Waiting for a text message sucks, more than waiting for a phone call, or an email or really almost anything else. I would rather be forced to stare directly into a pot of water until it boils, and a watched pot never boils.
Honestly, more than ten minutes between messages is fairly inexcusable, especially, if you initiated the text message conversation. You see, when you are the receiver, when a person texts you, you are in charge of setting the pace for the conversation… you can either text back immediately, establishing the premise for them to then immediately reply, or you can wait a) because you don’t receive it right away or you’re busy or b) because you want to imply that you’re too busy and you didn’t receive it right away. Being the receptor gives you that power, but once the tone is set, the conversation initiator should really heed the established pace.
When responding to an initial message, I am completely against the unnecessary waiting choice (where you want to seem incredibly important, or completely unaffected by the message you received, so you wait to respond to it)… but I suppose it’s a situational based decision and I’ve witnessed a few cases where postponing response may have been a wise judgment. Anyways, if you immediately send a response, within 10 minutes of receiving a text, the person with whom you are corresponding should feel obligated to uphold this 10 minute waiting maximum. It’s just the way it should be, it’s complete misery to sit and wait for a text message, so don’t put people through that!
When waiting around for a response, once enough time elapses, if you are not preoccupied by anything else, your mind will inevitably jump to all kinds of terrible conclusions about why this person has yet to respond to you. Was my message to pushy!? Did they not want to hang out?! I thought, “Nothing, what are you doing?” came off as fairly casual, did they think that I was implying we should hang out, and if so, is there something so wrong with hanging out with me?!! Did they think that I was making a subtle notion to the fact that they allocate time poorly and are often doing in fact, “nothing” and that my response was sarcastic and condescending, are they angry with me? Should I send an apology text, or wait ‘til they respond?!? It’s a terrible downward spiral, fears grow exponentially until you reside to the fact that this person thinks you’re incredibly annoying or arrogant and wants nothing at all to do with you.
Until, *bling, the phone finally buzzes, you hurriedly flip it open and read the message and it says something like “driving home, want to grab dinner?”
Phew, your spirits are lifted, you realize that you are not the world’s biggest idiot and you can successfully interact with other human beings. So, you start to respond – but, you stop and realize that you must wait. It will appear too eager to send another immediate response. You recognize that to make up for your preliminary reckless text-enthusiasm you need to regain control of the pace of the conversation.
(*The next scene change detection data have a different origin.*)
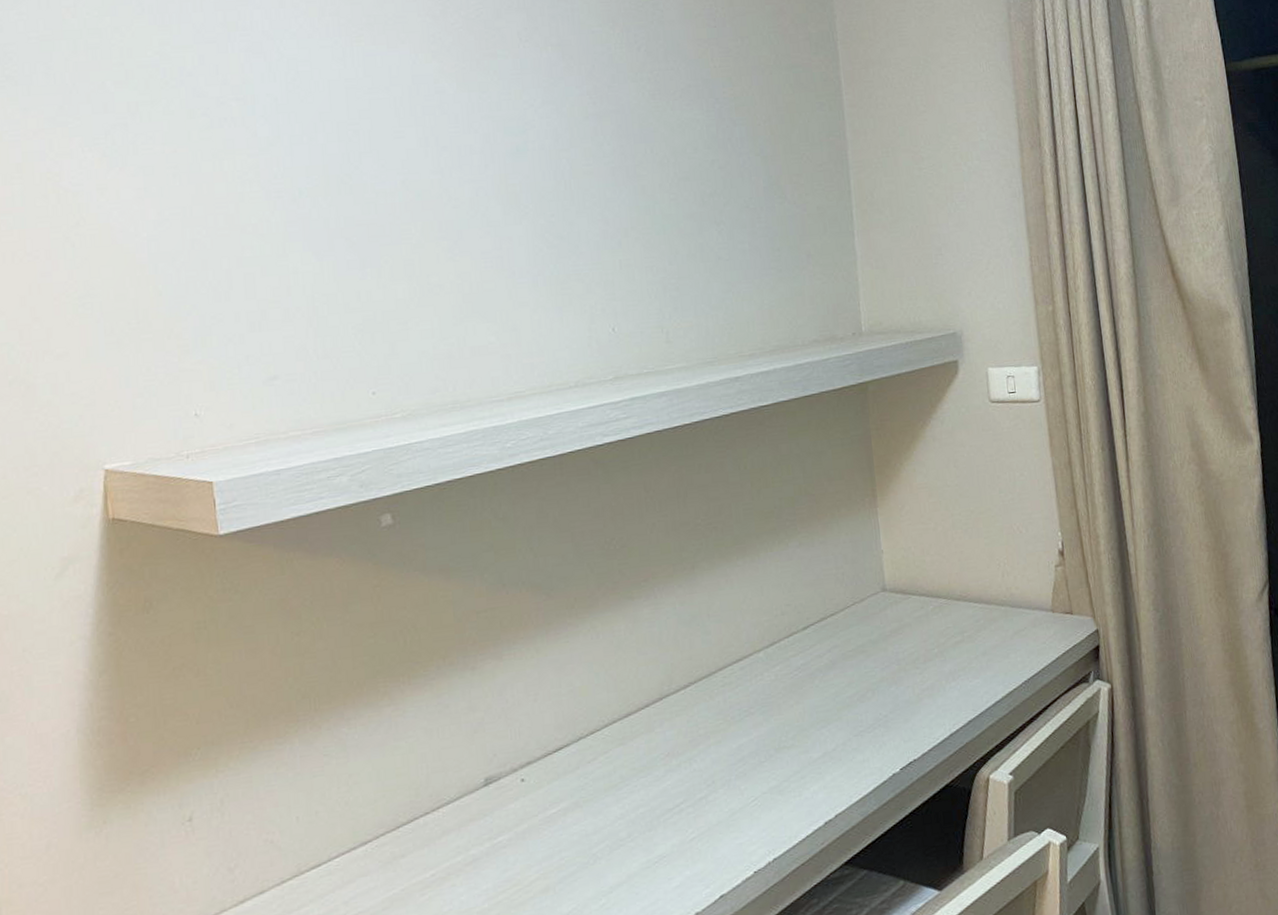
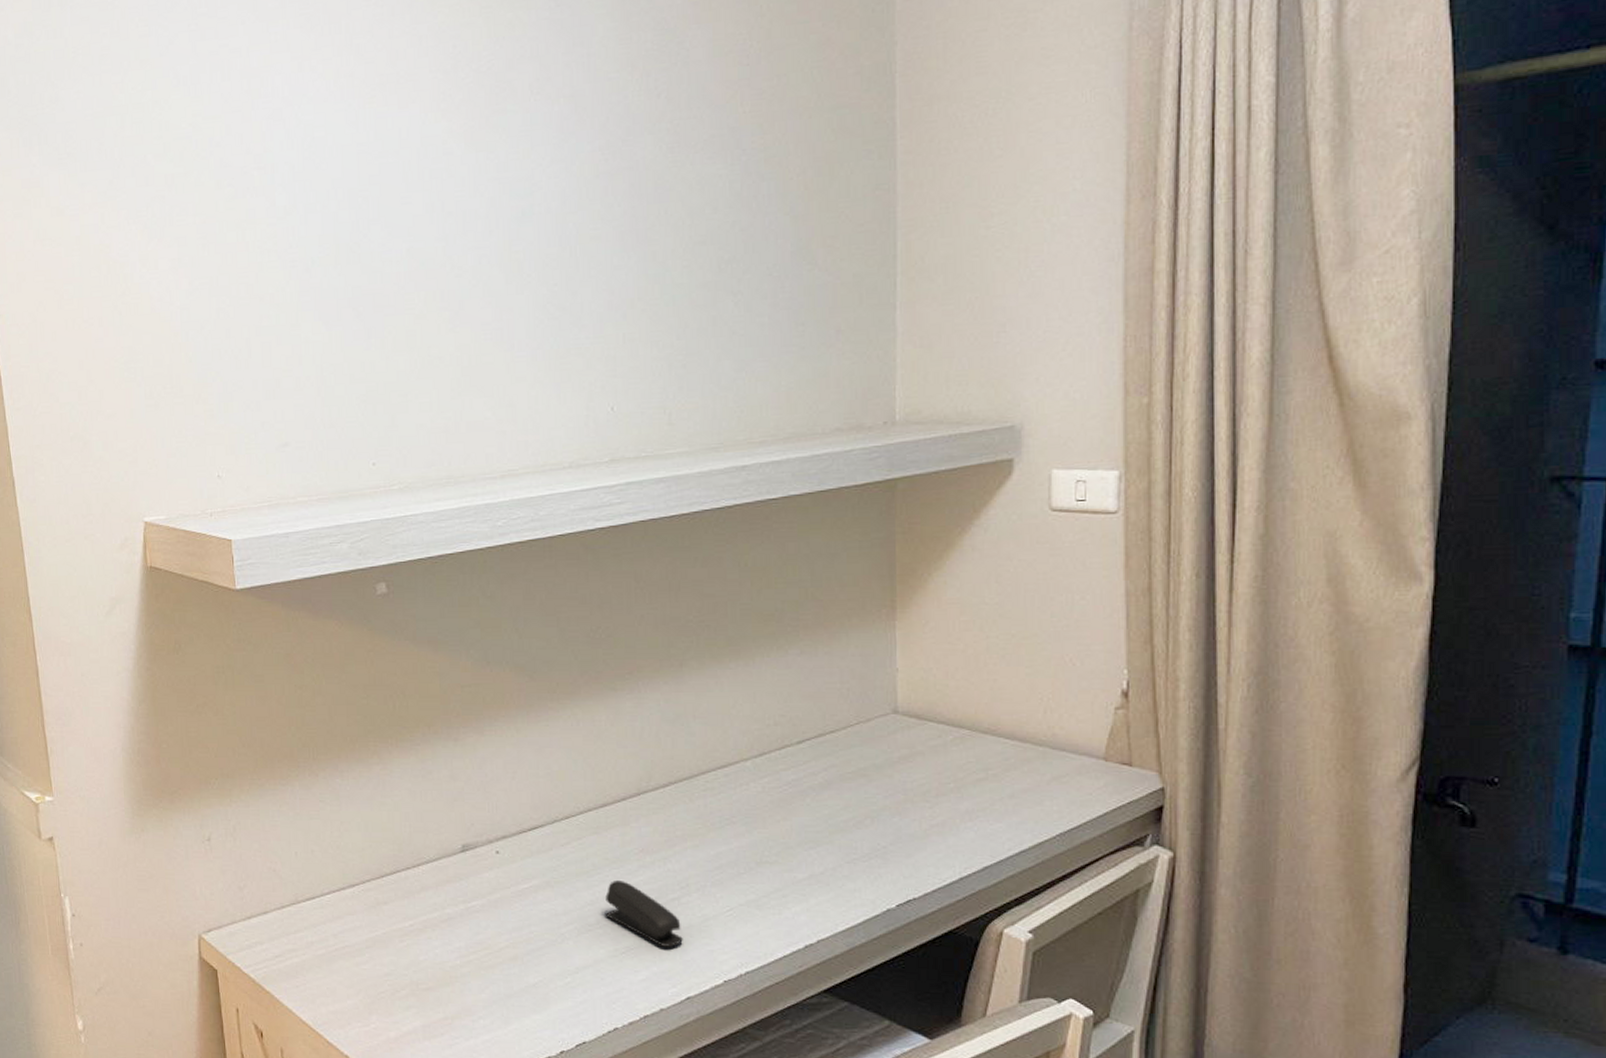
stapler: none [635,788,713,849] -> present [605,880,683,947]

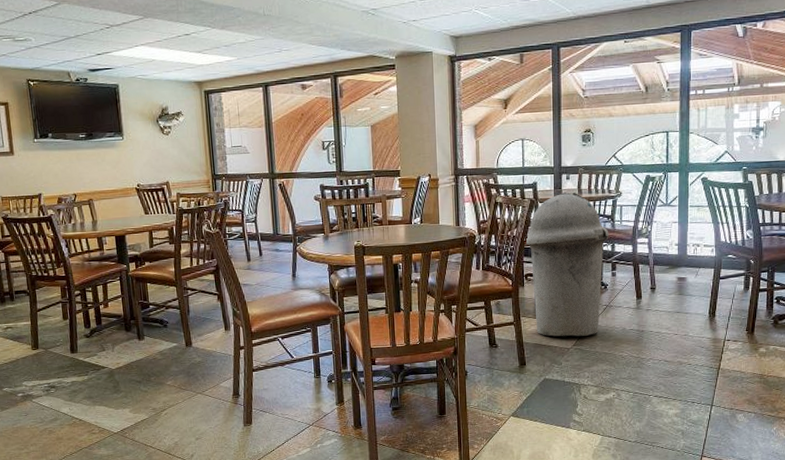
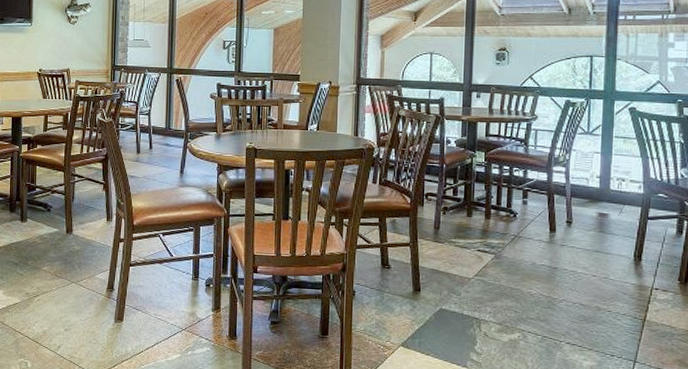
trash can: present [524,192,609,337] -> none [427,111,521,267]

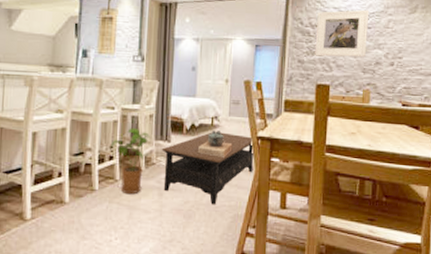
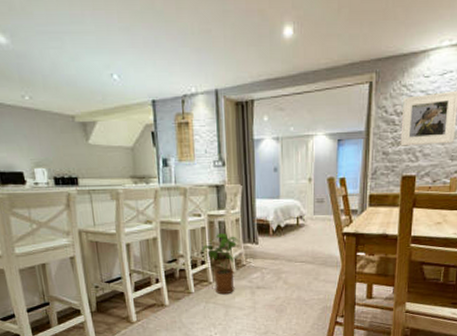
coffee table: present [161,132,255,205] -> none [250,231,340,299]
decorative urn: present [197,131,233,158] -> none [284,230,319,255]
So you put your phone away and wait at least, if not just a little longer for good measure, as long as it took for them to text you before you send a response.
This most likely makes the other person uncomfortable, and perhaps as upset as you were moments earlier and by the time they receive your response, “yeah, that’d be great,” they realize that they must wait to text you back.
This ludicrous cycle will inescapably continue until a)you meet up for an absurdly delayed dinner or b)one of you is forced to move on to other plans and has to cancel on the other.
I am fairly certain that this problem plagues mostly younger people… no disrespect to those hip 40-somethings and “with it” parents who have happily adapted texting into their daily lives, but their texting dilemmas usually resolve around very different issues.
You see, most older people will be extremely delayed in texting responses simply because a) they have not embraced the T9 entry phenom, b) none of their children are around to write the text for them or c) they do not realize what that little message bubble at the top of their phone indicates and only stumble upon their messages when looking for their handy and oh so trendy “tip calculator” at lunch.
There are also of course the capable old-people texters who can T9 with the best of us and send and receive hundreds of messages per day. But, these people are not aware of the implications of delaying a text – due to the fact that they weren’t texting during those awkward and insecure years of their lives and usually only send messages regarding certainties about work, kids or family.
There is an entire subtext of conversation going on below any text correspondence that is directly related to the intervals of time between sent messages, an undertone that is almost more important than the messages themselves. Understanding and wielding the power of texting-time-management is something that is second nature to those of us who have been raised in intensive techno-communicative society… We can spin anything, make any point, make people think exactly what we want them to about the conversation just by sending a text at the perfect moment… something that “old folks” don’t understand… because they’ve never had to.
Bottom-line: being withholding of anything in some absurd power struggle is unnecessary and immature. So text back, text back as soon as you possibly can and never give into the “nobody likes me, everybody hates me, nobody texted me, I’m gonna eat some worms,” mentality.